Companies whichhave not undergone FI appraisal but have a three to five year profit and dividend record will also be allowed to sail through the automatic route, Prasad said. For PSUs which venture into joint ventures no further assessment will be required for import of technology, he added.
“We are now entering the last decimal point of liberalisation where only six areas remain under industry licensing,” he said. In such a regime the FIPB will wither away, he added. The role of the FIPB will have to undergo a change in the future, as joint ventures undergo changes in equity the FIPB will study these developments and clear them, the secretary said.
Prasad said the government has also decided to set up a statutory regulatory body for the petroleum sector and an umbrella legislation to reduce the nuisance level of various inspectors that factories have to suffer. There is a new regulatory statutory authority on the anvil for the petroleum sector where mega projects have to appraised and cleared. This agency will lookinto the risk-return questions and decide on issues of investor and customer interest, Prasad announced.
The umbrella legislation is envisaged to reduce the level of inspector interference. Two committees will be formed at the state level, one under the chief secretary and the other under a district collector which will have “overriding authority” over the several state statutes. Currently nearly 30 inspectors visit a factory in a month, under the new law their arbitrariness will be streamlined. “It will be possible to ensure that all inspectors visit the factory on one day, so that managerial concentration is not dissipated,” Prasad said.
FDI inflow during the January to August period was Rs 7,245 crore compared to a figure of Rs 8,398 crore for the same period in 1997. But there are some large proposals with the Cabinet Committee on Foreign Investment which when sanctioned will show a higher FDI level than ’97, Prasad said. Fiat has a proposal to bring in $ 1 billion.
About 22 per cent ofsanctions translate into actual investments, the secretary said when asked about the actual inflow. The sanctioned amount does not always translate into investment as a large number of companies take contingency approvals, Prasad said.

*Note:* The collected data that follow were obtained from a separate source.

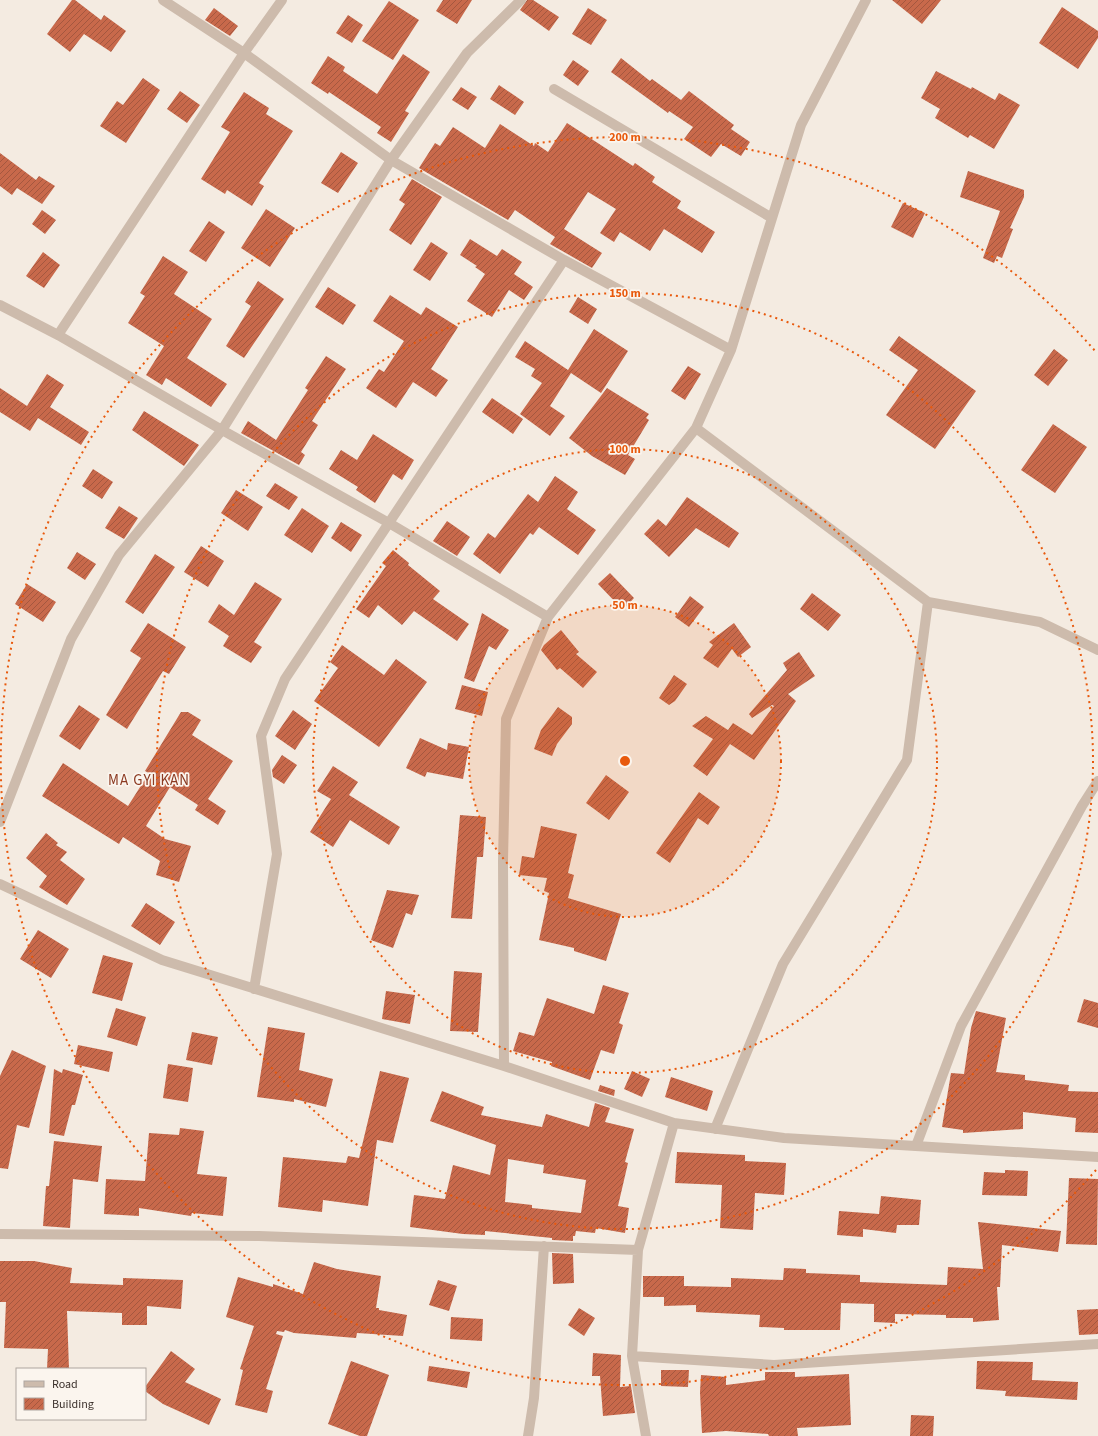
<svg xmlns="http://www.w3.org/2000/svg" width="1098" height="1436" viewBox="0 0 1098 1436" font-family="'Source Sans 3',sans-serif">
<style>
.building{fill:url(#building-hatch);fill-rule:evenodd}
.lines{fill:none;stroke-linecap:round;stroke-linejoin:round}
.minor{stroke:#cdbbac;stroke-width:10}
.ring{fill:none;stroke:#e8590c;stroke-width:2;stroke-dasharray:2 4}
.labels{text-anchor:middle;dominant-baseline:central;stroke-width:3.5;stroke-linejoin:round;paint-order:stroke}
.quarter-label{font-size:15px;letter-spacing:1px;fill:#8c3b22;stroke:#fbf5ee}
.centre{fill:#e8590c;stroke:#fbf5ee;stroke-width:2}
.ring-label{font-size:12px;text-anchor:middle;font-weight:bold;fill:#e8590c;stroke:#fbf5ee;stroke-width:3.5;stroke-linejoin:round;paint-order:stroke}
</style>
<defs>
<pattern id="building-hatch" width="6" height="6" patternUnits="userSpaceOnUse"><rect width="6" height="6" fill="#c8694b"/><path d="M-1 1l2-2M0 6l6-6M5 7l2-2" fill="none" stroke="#a4573f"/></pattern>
</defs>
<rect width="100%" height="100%" fill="#f4ebe1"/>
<!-- building -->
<path class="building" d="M72 0H75L101 20 104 15 126 31 111 52 84 34 70 52 47 34Z
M443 0H472L457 24 436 11Z
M527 0H533L559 17 549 31 520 10Z
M892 0H941L922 24Z
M389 1 419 20 393 60 362 41Z
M1062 7 1098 31V38L1078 69 1039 43Z
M214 8 238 26 230 36 205 20Z
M588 8 607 20 591 45 572 34Z
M348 15 363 25 352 43 336 33Z
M403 54 430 72 405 111 409 113 391 142 377 133 381 127 329 92 328 94 311 83 328 56 345 67 343 71 377 94Z
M621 58 650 81 652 79 681 100 689 91 734 125 731 129 750 142 741 156 721 144 711 157 684 139 693 127 669 111 668 113 611 72Z
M573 60 589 71 578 86 563 75Z
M936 71 971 89 972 87 995 100 999 93 1020 105 994 149 970 135 968 138 935 118 940 109 921 98Z
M143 78 160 90 126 143 100 126 117 101 123 105Z
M499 85 524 102 515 115 490 99Z
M461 87 477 97 468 110 452 100Z
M180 91 200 105 187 123 167 109Z
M244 92 269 108 266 114 293 131 259 183 264 186 252 206 227 190 225 194 201 179 230 132 221 127Z
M567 123 633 166 635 163 655 177 652 182 681 201 677 208 715 232 702 253 664 229 650 251 620 232 614 242 600 233 616 209 588 192 564 229 602 253 592 268 550 244 555 237 515 210 508 220 419 168 435 143 440 146 453 127 485 148 500 124 534 146 535 143 548 152Z
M341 152 358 163 338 193 321 183Z
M0 153 36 180 39 176 55 186 42 204 17 188 12 195 0 186Z
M968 171 1024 190V197L1010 228 1013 229 1002 258 997 256 994 263 983 258 1000 211 960 197Z
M412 179 442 197 411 245 389 230 405 204 399 200Z
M903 203 925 213 913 238 891 227Z
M266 209 295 228 270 267 241 248Z
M42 210 56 220 45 234 32 224Z
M209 221 225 232 206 262 189 251Z
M470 239 497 256 502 249 522 262 514 274 533 287 524 300 509 290 492 317 467 301 485 274 475 267 477 266 460 255Z
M431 242 448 253 430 281 413 270Z
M43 252 60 265 44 288 26 276Z
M163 256 188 272 174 294 212 319 187 358 227 384 211 407 166 378 162 385 146 375 164 346 128 323 145 296 140 293Z
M258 281 284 299 244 358 226 346 251 306 245 302Z
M328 287 356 305 343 325 315 307Z
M390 295 421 315 426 307 458 327 431 369 448 380 436 397 413 382 396 408 366 388 379 369 384 372 404 341 373 321Z
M578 297 597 309 588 324 569 312Z
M594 329 628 351 601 393 571 373 550 406 565 416 550 436 520 414 542 383 531 376 535 369 515 357 525 341 568 370Z
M899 336 976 391 935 449 886 415 918 370 889 350Z
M1054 349 1068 360 1048 386 1034 375Z
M326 356 346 369 312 421 318 425 301 452 305 455 299 465 241 433 248 421 276 440 308 390 305 388Z
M688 366 701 374 685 400 671 391Z
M47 374 64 385 50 407 89 432 81 445 38 418 30 431 0 412V388L27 406Z
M607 388 649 414 646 418 649 420 628 455 635 459 625 475 592 456 569 438Z
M492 398 523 419 513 434 482 412Z
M144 411 199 445 184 466 132 430Z
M1053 424 1087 447 1055 493 1021 470Z
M373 434 414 460 402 480 393 474 375 503 356 490 358 487 329 469 341 450 357 460Z
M93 469 113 482 102 499 82 486Z
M555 476 578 492 567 509 596 530 578 555 539 527 533 535 530 533 500 574 473 554 488 533 495 538 528 494 538 502Z
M275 483 298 497 289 510 266 496Z
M236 490 263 507 248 531 221 513Z
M687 497 739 533 729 548 696 528 669 557 644 534 658 519 666 526Z
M119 506 138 518 124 539 105 528Z
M302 508 329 526 312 553 284 535Z
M447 521 470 537 457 556 433 541Z
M341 522 362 535 351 552 331 538Z
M201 546 224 561 208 587 184 572Z
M393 550 409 563 408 565 440 591 433 599 469 624 457 641 414 611 402 625 378 605 369 618 356 609 386 566 382 563Z
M77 552 96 564 85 580 67 568Z
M155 554 175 567 143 614 125 602Z
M610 573 634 598 623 610 598 584Z
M255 582 282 599 254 642 262 647 251 663 223 646 229 636 208 622 219 604 234 615Z
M27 584 56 602 43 622 15 604Z
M812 593 841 615 828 631 800 609Z
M690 596 704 607 689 627 675 617Z
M482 613 509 630 496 650 489 646 474 682 464 678Z
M148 623 186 647 169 674 163 671 127 729 106 715 141 658 130 651Z
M734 623 751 647 738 657 732 649 718 668 703 658 713 645 709 642Z
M561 630 579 652 576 654 597 672 583 688 560 668 557 670 541 650 544 645Z
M342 645 384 675 396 659 427 682 379 747 314 701 338 668 330 662Z
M799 652 815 676 788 694 796 701 754 760 730 744 707 776 693 766 713 739 692 726 706 716 728 730 733 723 752 735 774 706 772 705 752 718 749 714 787 670 783 663Z
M674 675 687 684 675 701 669 705 659 698Z
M462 685 488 692 482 716 455 709Z
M79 705 100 719 80 750 59 736Z
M558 707 572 717V724L557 744 552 756 534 749 541 730Z
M293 710 312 724 295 750 275 736Z
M181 712H188L201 720 192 735 233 761 208 799 226 811 218 825 195 810 198 805 170 787 146 826 165 839 191 846 179 882 156 875 160 861 123 837 119 844 42 796 63 763 128 806 149 773 145 771Z
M420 738 447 750 448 743 469 747 463 779 427 772 425 777 406 768Z
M282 755 297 765 284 784 273 777 272 770Z
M333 766 358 782 349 795 400 827 389 845 350 820 333 847 310 832 331 799 317 791Z
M606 775 629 792 609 820 586 803Z
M699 792 720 807 708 825 698 818 670 863 656 853Z
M460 815 486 817 483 857H477L472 919 451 918Z
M541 826 577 834 568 873 574 875 568 898 621 914 606 961 574 951V948L539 940 549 893 544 891 547 878 519 875 522 856 534 858Z
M46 833 58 843 56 845 67 852 60 860 85 879 67 905 39 887 47 876 26 858Z
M387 890 419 895 412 915 406 913 393 948 371 940Z
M146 903 175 922 160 945 131 926Z
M38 930 69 949 51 978 20 959Z
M103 955 133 963 122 1001 92 993Z
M454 971 482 973 478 1032 450 1031Z
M603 985 629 993 619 1023 623 1025 614 1054 601 1050 590 1080 551 1066 552 1062 513 1051 519 1032 534 1036 547 998 594 1014Z
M386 991 415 995 410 1024 382 1019Z
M1084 999 1098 1003V1028L1077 1022Z
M116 1008 146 1017 137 1046 107 1037Z
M976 1011 1006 1018 996 1072 1025 1075V1080L1069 1085 1068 1091 1098 1092V1133L1075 1132 1076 1118 1023 1112V1129L963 1133V1130L942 1127 951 1073 964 1074 971 1028Z
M268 1027 305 1033 299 1070 333 1079 326 1107 294 1099V1102L257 1097Z
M192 1032 218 1037 212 1065 186 1060Z
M78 1045 113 1052 109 1072 74 1064Z
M12 1050 46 1066 29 1128 17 1125 8 1169 0 1168V1076Z
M168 1064 193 1068 188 1102 163 1098Z
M54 1069 62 1073 63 1069 83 1075 75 1105H72L64 1136 49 1133Z
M380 1071 409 1078 393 1143 377 1140 368 1206 323 1200 322 1212 278 1207 283 1157 346 1163 348 1156 359 1158Z
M632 1071 650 1079 642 1097 624 1089Z
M671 1077 713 1091 707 1111 665 1097Z
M600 1085 615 1090 614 1096 598 1091Z
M442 1091 484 1107 481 1115 542 1127 546 1114 589 1127 595 1103 610 1108 605 1122 634 1129 625 1162 628 1163 618 1206 629 1208 625 1233 596 1228 595 1233 576 1231 575 1236H573V1241L552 1240V1238L485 1231V1235L463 1234 410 1227 414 1195 445 1199 453 1165 490 1175 496 1145 430 1121ZM508 1159 544 1165 543 1173 586 1180 581 1213 532 1208V1205L505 1202Z
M180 1128 204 1131 197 1174 227 1177 223 1216 192 1213 191 1216 139 1208V1216L104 1214 106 1179 145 1181 149 1133 179 1135Z
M54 1141 102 1146 98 1182 73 1179 70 1228 43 1226 46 1186H49Z
M677 1152 745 1155V1161L786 1163 784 1195 755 1193 753 1230 720 1228 722 1185 675 1183Z
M1005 1170 1028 1171 1027 1196 982 1195 984 1172 1005 1173Z
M1069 1178 1098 1179 1097 1245 1066 1244Z
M881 1196 921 1200 919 1225H897L896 1233 863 1229V1237L837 1235 839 1211 879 1214Z
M978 1222 1061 1231 1058 1252 1002 1245 1000 1287H997L999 1320 973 1322V1318H946V1315L895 1314V1323L874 1322V1304L841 1303 840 1330H784V1328L759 1327 760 1315 696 1312V1305L664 1306V1297H643V1276H684V1286L731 1287V1278L783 1280 784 1268 806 1269V1273L860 1275V1282L947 1285 948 1267 983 1269Z
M552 1253 573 1254 574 1283 553 1284Z
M0 1261H34L72 1268 70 1283 123 1285V1278L183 1280 181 1309 147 1306V1325H122V1313L67 1311 69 1369H47L48 1349 4 1348 6 1302H0Z
M314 1262 337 1269 381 1276 376 1308H379V1310L407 1315 403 1336 357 1333 356 1338 294 1333 285 1330 284 1332 277 1331 276 1334 283 1336 266 1389 273 1391 267 1413 235 1405 243 1370 240 1369 254 1326 226 1317 238 1277 273 1287V1284L303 1294Z
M438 1280 457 1286 449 1311 429 1305Z
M579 1308 595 1318 584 1336 568 1325Z
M1098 1309V1334L1079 1335 1077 1310Z
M451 1317 483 1319 482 1341 450 1339Z
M171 1351 195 1369 185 1382 221 1399 209 1425 163 1404 145 1391V1387Z
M593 1353 621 1355 620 1387 631 1386 635 1413 603 1416 600 1376H592Z
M351 1361 389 1375 367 1436H360L328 1424Z
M977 1361 1033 1362 1032 1380 1078 1382 1077 1400 1005 1396 1006 1391 976 1389Z
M429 1366 470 1372 467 1388 427 1381Z
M661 1370H689L688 1387 661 1386Z
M765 1372H795V1377L849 1374 851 1425 797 1428 798 1436H769L768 1434 726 1431 702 1433 700 1392 701 1375 726 1377V1385L765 1380Z
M911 1415 934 1416 933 1436H910Z"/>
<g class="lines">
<!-- minor -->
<path class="minor" d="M163 0 244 53 391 160 564 260 731 350
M554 89 772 218
M0 305 58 335 222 430 389 523 548 617
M58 335 244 53 282 0
M696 428 928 602 1040 622 1098 650
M0 822 71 639 119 555 222 430 391 160 467 53 521 0
M0 884 162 960 504 1066 674 1123 784 1138 1098 1157
M254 989 277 854 261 736 285 679 564 260
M504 1066 503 861 506 719 548 617 696 428 731 350 801 125 866 0
M715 1129 783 964 907 760 928 602
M916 1146 961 1026 1082 806 1098 781
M0 1234 259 1236 638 1250 674 1123
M638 1250 632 1356 646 1436
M632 1356 774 1365 1098 1344
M528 1436 534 1398 544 1246"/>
</g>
<!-- distance rings -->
<circle cx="625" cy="761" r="156" fill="#e8590c" fill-opacity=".12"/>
<g class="ring">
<circle cx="625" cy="761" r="156"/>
<circle cx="625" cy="761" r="312"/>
<circle cx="625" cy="761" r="468"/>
<path d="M1096 1170A624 624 0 1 1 1096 352"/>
</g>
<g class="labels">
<!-- quarter labels -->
<g class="quarter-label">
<text x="149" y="780">MA GYI KAN</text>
</g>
</g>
<circle cx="625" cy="761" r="6" class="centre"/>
<g class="ring-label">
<text x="625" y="141">200 m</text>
<text x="625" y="297">150 m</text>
<text x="625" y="453">100 m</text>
<text x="625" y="609">50 m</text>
</g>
<!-- legend -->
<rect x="16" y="1368" width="130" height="52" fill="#fbf5ee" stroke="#aea6a0"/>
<rect x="24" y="1381" width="20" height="6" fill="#cdbbac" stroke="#aea6a0"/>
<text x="52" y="1388" font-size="12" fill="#3b302b">Road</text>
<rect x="24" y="1398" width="20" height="12" fill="url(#building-hatch)" stroke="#aea6a0"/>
<text x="52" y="1408" font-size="12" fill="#3b302b">Building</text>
</svg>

A large number of telecom companies had taken investment approvals in the hope that they would get licenses, these sanctions did not translate into investment.
Prasad is of the view that industrial recovery is underway and industrial production will touch a level of 7 to 8 per cent in the current year. he cited a ICICI study, according to which both the sales turnover and the level of net profit for 434 companies which account for 40 per cent of market capitalisation is up. Sales is up by 12.3 per cent and net profit is up by 24.2 per cent. Prasad said this was heartening as profit is improving by cost cutting measures.